A carbon tax on investment income could be more fair and make it less profitable to pollute – a new analysis shows why — The Conversation #ActOnClimate

Investor pressure could drive down greenhouse gas emissions. Tippapatt/iStock/Getty Images Plus

Jared Starr, UMass Amherst

About 10 years ago, a very thick book written by a French economist became a surprising bestseller. It was called “Capital in the 21st Century.” In it, Thomas Piketty traces the history of income and wealth inequality over the past couple of hundred years.

The book’s insights struck a chord with people who felt a growing sense of economic inequality but didn’t have the data to back it up. I was one of them. It made me wonder, how much carbon pollution is being generated to create wealth for a small group of extremely rich households? Two kids, 10 years and a Ph.D. later, I finally have some answers.

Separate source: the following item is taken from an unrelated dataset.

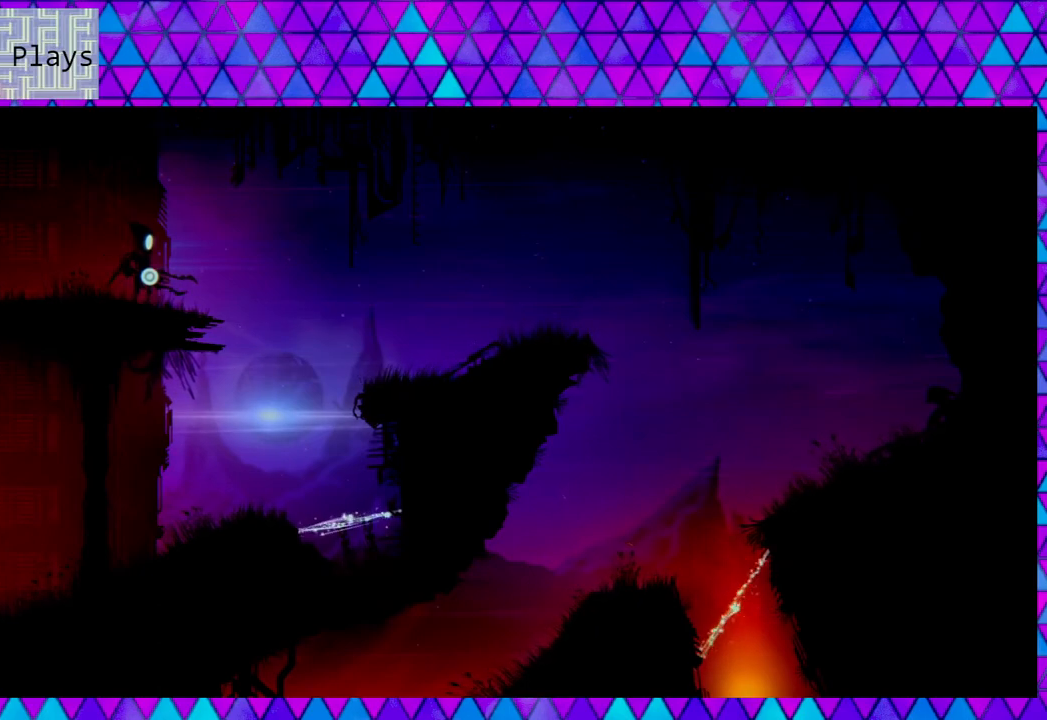
{"buttons": ["B"], "left_stick": "right", "right_stick": "center", "events": [[300, "B", "down"]]}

In a new study, colleagues and I investigated U.S. households’ personal responsibility for greenhouse gas emissions from 1990 to 2019. We previously studied emissions tied to consumption – the stuff people buy. This time, we looked at emissions used in generating people’s incomes, including investment income.

If you’ve ever thought about how oil company CEOs and shareholders get rich at the expense of the climate, then you’ve been thinking in an “income-responsibility” way.

While it may seem intuitive that those getting rich from fossil fuels bear responsibility for the emissions, very little research has been done to quantify this. Recent efforts have started to look at emissions related to household wages in France, global consumption and investments of different income groups and billionaires’ investments. But no one has analyzed households across a whole country based on the emissions used to generate their full range of income, including wages, investments and retirement income, until now.

We linked a global data set of financial transactions and emissions to microdata from the U.S. Census Bureau and Bureau of Labor Statistics’ monthly labor force survey, which includes respondents’ job, demographics and income from 35 categories, including wages and investments. People’s wages we connected to the emission intensity of the industries that employ them, and we based the emissions intensity of investment income on a portfolio that mirrors the overall economy.

The results of our analysis were eye-opening, and they could have profound implications for producing more effective and fair climate policies in the future.